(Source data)
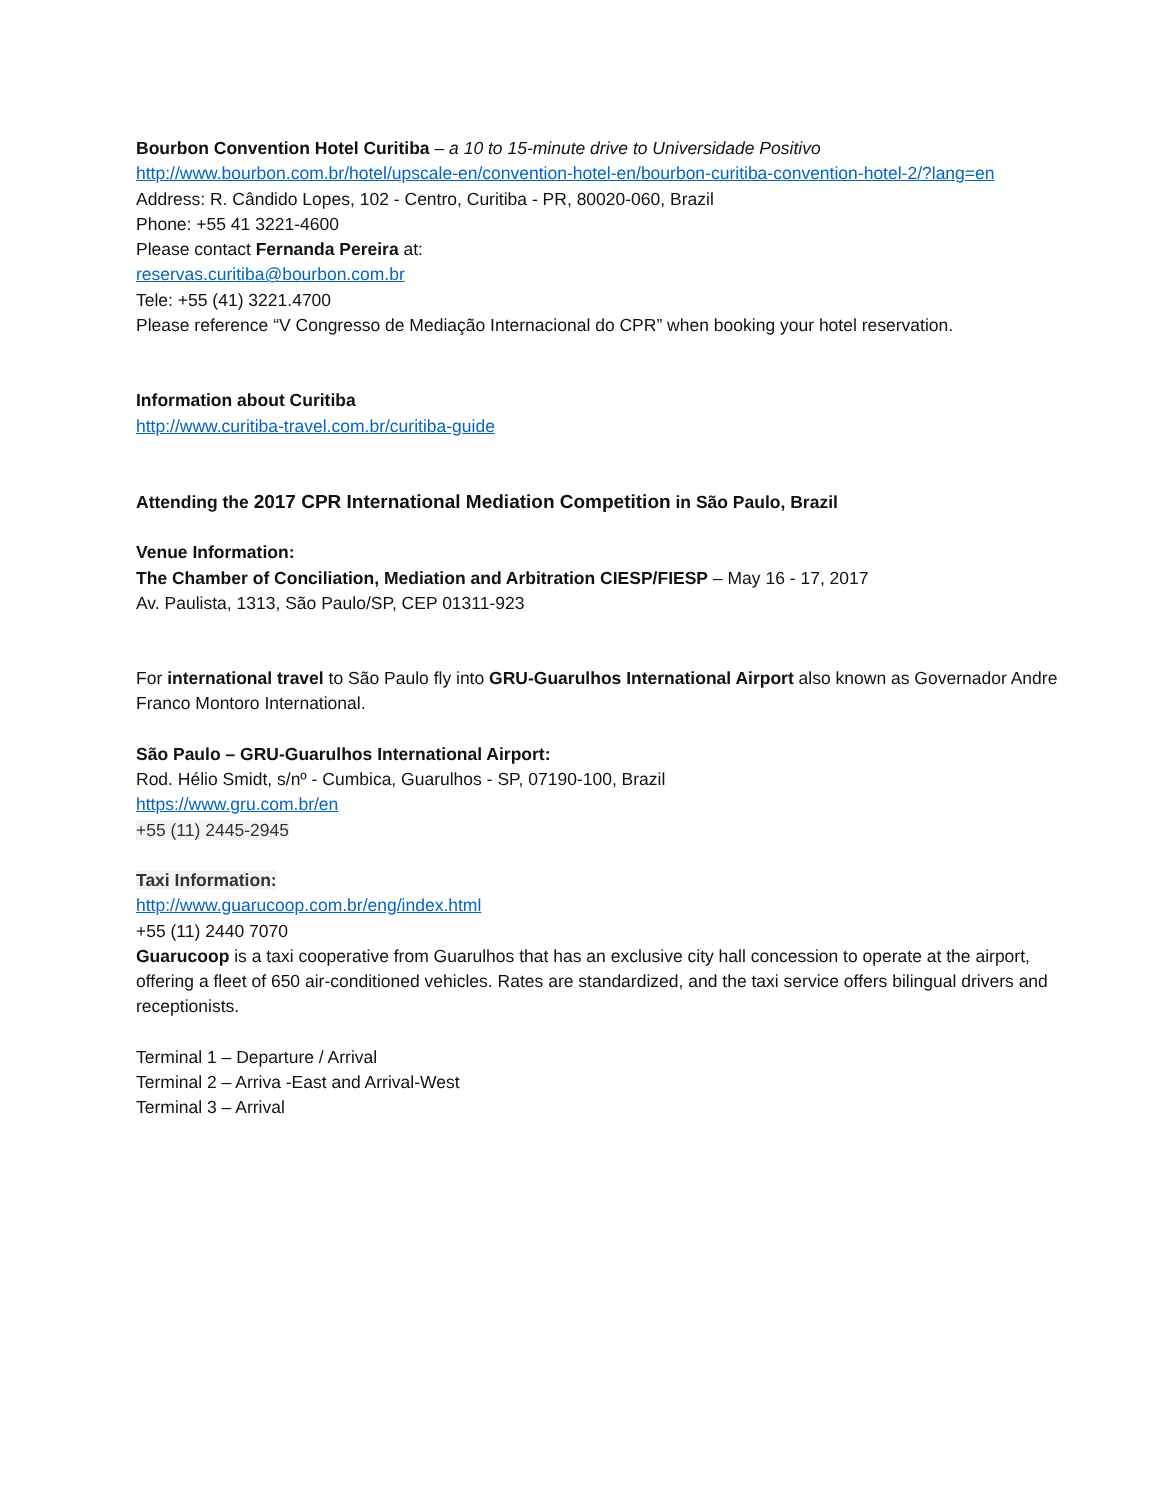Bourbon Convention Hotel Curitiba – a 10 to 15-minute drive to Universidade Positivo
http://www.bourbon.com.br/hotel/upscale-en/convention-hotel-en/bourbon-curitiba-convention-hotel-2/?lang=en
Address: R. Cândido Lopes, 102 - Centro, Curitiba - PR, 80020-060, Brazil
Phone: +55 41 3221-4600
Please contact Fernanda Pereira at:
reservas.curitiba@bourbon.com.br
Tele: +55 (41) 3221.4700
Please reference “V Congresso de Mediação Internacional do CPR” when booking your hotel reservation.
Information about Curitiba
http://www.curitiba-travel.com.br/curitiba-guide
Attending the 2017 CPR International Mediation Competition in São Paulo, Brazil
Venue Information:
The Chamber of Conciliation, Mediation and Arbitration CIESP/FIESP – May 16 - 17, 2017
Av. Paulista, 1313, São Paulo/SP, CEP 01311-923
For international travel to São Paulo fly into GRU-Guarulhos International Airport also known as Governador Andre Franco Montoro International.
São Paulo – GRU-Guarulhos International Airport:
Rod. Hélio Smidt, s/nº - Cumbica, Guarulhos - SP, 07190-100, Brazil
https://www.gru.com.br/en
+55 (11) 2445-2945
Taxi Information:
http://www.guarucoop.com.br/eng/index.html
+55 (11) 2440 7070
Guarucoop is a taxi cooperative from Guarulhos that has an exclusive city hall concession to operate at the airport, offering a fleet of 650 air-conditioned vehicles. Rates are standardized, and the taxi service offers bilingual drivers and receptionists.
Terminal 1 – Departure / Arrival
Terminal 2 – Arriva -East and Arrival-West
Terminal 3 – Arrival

==

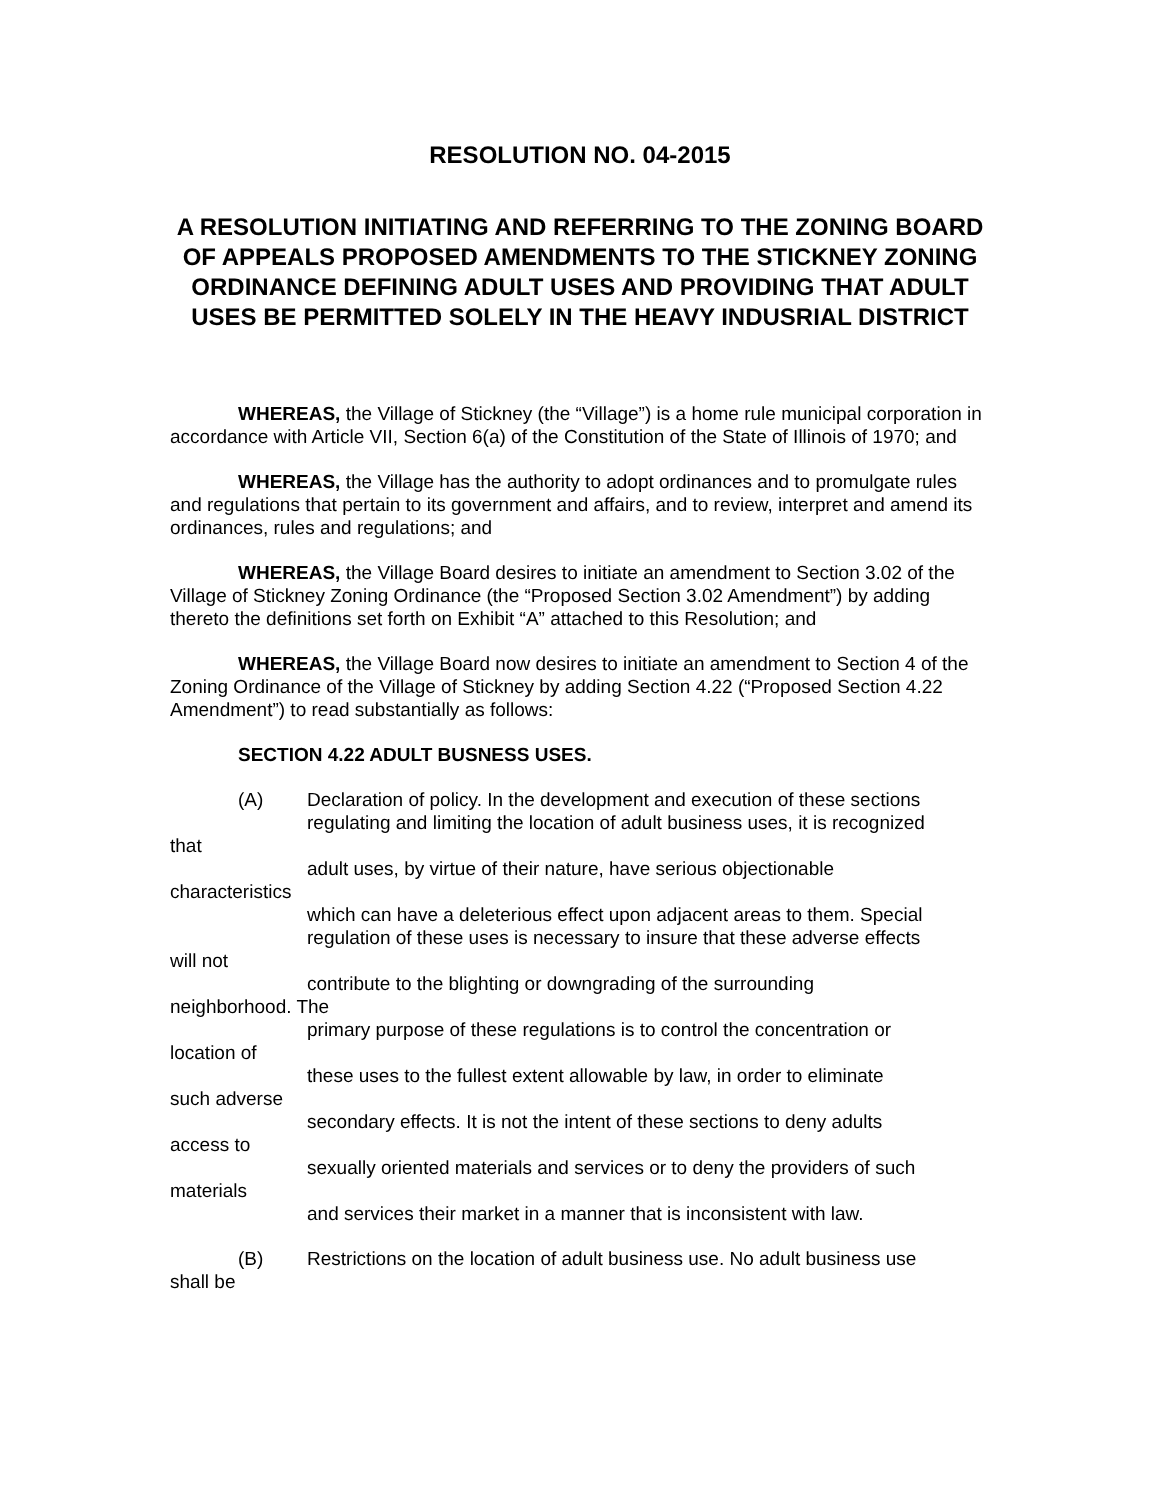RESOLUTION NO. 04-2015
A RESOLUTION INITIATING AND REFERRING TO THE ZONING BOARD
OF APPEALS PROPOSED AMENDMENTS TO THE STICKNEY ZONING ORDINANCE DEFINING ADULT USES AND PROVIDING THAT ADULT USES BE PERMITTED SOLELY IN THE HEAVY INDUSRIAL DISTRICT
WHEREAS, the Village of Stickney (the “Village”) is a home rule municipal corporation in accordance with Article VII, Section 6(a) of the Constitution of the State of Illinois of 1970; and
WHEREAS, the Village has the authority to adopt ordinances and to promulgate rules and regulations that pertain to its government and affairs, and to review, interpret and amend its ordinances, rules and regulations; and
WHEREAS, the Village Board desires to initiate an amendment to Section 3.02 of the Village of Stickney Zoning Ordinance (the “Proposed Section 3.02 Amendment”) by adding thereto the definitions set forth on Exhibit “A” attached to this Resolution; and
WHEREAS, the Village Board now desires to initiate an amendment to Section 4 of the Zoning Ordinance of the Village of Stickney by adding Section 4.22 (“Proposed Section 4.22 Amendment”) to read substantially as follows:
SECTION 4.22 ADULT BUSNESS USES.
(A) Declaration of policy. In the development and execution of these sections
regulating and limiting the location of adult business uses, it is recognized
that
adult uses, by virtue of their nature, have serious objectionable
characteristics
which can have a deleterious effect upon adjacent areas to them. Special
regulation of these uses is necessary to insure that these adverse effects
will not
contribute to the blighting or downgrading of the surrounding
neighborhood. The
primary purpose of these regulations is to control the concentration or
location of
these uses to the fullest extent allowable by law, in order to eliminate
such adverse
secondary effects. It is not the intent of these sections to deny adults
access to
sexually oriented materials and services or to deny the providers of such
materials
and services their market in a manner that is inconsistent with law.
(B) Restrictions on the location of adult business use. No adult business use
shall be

> **Directions**
In the entries above, how many lines include the word "sections"? Give only that number.

> **Answer area**
2